In the article Participatory scaling through augmented reality learning through local games, the authors argue for participatory scaling using ARIS as a learning model. The authors explore three projects using ARIS:  Then, Now, Wow, Mobile Quest Folklore. These projects use games to aid in the learning process, including forming connections, digital literacy, creative problem-solving, collaboration, and creative expression. “AR for learning is particularly promising as it enables designers to organize learning around real world issues. Places hold meaningful embodied stories, and AR technologies provide a vehicle for making these stories accessible to learners” (Martin et al., pg. 36). By bridging the gap to more formal learning spaces, lessons are presented in situated learning environments from the beginning, adding context and relevance which is used by the learner to achieve deeper understanding because of their own interpretation based on personal, real world experiences. The findings support the notion that AR helps to create a participatory learning environment because students are more engaged and thus more likely to contribute to the community’s collective knowledge. This is promising as it could be applied to a variety of situations–making lessons come to life helps students to gain a better understanding faster. They can explore, play, and create

 

Augmented reality can be a great tool if it is used in a meaningful way–not just as the most cutting edge trend.
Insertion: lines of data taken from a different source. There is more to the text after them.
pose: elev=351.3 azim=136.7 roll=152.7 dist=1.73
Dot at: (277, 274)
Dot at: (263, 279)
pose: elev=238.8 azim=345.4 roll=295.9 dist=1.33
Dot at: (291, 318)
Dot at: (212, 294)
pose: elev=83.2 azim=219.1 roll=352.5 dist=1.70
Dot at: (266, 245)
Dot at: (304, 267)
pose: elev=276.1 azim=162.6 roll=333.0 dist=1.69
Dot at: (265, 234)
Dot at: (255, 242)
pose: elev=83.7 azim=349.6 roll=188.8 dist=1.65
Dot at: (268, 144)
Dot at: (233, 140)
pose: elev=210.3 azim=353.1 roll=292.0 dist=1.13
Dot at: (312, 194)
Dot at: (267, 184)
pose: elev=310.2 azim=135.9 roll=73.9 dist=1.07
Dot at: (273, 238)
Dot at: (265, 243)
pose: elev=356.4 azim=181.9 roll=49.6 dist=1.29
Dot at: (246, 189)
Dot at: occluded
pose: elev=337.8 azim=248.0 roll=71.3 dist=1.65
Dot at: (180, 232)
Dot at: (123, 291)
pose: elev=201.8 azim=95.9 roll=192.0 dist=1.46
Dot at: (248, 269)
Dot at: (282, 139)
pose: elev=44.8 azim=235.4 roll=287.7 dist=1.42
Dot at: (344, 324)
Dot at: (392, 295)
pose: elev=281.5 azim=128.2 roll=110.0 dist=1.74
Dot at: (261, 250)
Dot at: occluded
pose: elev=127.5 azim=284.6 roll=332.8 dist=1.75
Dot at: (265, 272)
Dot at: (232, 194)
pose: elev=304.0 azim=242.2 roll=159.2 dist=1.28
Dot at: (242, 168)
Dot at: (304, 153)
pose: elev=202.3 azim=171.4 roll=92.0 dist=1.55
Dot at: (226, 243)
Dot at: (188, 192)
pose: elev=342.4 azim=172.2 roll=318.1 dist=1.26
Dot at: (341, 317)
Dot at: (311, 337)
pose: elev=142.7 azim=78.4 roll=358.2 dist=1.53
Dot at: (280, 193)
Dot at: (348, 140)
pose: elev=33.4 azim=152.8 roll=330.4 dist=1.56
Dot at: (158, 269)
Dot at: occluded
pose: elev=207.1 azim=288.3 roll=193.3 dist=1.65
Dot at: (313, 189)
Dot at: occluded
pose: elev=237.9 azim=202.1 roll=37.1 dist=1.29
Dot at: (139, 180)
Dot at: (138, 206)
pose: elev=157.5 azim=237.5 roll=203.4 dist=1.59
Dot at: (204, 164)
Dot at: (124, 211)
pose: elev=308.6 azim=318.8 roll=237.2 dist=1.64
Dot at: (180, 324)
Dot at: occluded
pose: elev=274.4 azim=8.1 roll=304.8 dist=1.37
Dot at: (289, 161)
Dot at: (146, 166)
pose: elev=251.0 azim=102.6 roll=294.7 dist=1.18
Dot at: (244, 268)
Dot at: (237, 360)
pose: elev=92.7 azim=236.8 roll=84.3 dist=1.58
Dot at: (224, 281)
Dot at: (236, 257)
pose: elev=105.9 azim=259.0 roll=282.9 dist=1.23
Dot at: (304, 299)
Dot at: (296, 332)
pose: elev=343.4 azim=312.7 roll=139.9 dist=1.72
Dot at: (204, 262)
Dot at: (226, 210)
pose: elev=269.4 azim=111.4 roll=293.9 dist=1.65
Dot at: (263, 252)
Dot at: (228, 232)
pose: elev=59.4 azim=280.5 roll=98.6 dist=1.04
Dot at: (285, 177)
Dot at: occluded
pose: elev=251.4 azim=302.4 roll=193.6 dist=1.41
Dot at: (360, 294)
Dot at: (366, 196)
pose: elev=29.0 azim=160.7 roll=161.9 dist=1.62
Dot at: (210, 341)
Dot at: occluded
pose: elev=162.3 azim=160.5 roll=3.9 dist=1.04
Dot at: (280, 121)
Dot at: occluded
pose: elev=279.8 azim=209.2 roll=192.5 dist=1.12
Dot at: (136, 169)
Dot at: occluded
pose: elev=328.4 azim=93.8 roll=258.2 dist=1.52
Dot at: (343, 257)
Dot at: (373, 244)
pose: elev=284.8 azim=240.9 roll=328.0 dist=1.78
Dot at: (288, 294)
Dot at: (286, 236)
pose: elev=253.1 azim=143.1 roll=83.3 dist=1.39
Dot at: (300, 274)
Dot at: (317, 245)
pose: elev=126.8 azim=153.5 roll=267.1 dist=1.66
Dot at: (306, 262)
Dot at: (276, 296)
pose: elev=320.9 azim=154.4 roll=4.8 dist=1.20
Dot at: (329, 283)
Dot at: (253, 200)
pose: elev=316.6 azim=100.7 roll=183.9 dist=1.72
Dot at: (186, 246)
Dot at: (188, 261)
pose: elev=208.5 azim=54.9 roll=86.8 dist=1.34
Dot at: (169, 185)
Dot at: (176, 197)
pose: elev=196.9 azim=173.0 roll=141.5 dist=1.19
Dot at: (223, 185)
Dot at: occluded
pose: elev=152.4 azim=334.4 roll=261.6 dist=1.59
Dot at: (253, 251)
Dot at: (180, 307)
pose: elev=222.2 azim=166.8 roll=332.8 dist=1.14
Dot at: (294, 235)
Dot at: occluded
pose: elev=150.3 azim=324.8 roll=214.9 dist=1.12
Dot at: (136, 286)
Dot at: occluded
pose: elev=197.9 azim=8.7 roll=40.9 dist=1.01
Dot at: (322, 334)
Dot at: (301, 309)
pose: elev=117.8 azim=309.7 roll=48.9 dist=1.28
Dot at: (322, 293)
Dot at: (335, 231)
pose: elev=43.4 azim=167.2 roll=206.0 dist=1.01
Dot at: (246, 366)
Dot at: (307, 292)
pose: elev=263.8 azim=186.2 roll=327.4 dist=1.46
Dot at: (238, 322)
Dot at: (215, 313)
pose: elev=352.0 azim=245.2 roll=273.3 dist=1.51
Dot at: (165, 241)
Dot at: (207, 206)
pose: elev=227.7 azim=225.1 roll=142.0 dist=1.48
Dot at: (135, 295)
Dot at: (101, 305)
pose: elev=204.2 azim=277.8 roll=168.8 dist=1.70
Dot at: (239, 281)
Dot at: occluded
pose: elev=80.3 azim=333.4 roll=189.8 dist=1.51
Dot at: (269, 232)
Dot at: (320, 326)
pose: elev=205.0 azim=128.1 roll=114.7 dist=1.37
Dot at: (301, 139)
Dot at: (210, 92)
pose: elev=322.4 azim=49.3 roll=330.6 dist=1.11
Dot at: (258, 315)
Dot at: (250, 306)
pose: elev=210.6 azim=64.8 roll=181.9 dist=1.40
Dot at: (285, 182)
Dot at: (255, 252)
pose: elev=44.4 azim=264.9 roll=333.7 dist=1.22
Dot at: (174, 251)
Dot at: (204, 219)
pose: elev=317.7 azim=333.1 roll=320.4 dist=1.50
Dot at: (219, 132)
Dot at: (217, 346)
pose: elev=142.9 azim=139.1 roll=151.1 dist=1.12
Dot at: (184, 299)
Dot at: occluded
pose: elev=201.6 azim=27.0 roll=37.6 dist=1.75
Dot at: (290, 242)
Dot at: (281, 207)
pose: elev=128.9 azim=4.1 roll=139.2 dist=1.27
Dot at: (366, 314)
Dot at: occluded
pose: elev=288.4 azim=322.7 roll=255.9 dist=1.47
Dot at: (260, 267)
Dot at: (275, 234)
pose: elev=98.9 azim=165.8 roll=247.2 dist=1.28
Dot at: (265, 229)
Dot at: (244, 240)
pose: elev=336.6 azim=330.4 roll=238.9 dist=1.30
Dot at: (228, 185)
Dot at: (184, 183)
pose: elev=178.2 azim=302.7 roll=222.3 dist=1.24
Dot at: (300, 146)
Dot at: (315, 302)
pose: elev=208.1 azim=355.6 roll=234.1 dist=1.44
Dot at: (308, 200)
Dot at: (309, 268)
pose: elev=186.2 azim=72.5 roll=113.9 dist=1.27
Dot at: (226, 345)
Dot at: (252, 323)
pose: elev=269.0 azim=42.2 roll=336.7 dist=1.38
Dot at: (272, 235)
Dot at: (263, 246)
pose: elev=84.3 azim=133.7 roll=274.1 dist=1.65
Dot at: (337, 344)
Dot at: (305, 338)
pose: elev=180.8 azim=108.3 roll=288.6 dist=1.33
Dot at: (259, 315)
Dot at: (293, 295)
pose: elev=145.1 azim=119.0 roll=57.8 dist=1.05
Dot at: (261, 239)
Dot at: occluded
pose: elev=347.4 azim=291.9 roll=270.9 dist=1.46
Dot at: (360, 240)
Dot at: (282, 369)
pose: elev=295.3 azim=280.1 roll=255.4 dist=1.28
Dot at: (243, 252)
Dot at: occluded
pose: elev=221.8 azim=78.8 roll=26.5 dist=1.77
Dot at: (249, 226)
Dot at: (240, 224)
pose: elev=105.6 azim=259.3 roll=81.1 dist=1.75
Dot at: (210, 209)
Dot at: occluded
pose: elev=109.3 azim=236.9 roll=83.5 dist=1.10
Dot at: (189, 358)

If the technology is used to bring the real world to the learning environment, students are set up to be able to use what they’ve learned to solve real world problems because the learning environment is the real world (and vice versa). Only requiring near-transfer, learners become more engaged and readily able to contribute to the collective learning process. A key takeaway from this collection of articles suggests that augmented reality has the potential to be a powerful vehicle to create an almost ideal learning environment, leveraging participatory, situated, and constructivist learning concepts to create students who are better equipped to handle real world problems.

 

 

References

Dunleavy, M., & Dede, C. (2014). Augmented reality teaching and learning. In J. M. Spector et al. (Eds.), Handbook of research on educational communications and technology (pp. 735–745). Springer.


Champney, R., Lackey, S. J., Stanney, K., & Quinn, S. (2015). Augmented reality training of military tasks: Reactions from subject matter experts. In R. Shumaker & S. Lackey (Eds.), Virtual, augmented and mixed reality (pp. 251–262). Springer International Publishing.

Martin, J., Dikkers, S., Squire, K., & Gagnon, D. (2014). Participatory scaling through augmented reality learning through local games. TechTrends, 58(1), 35–41.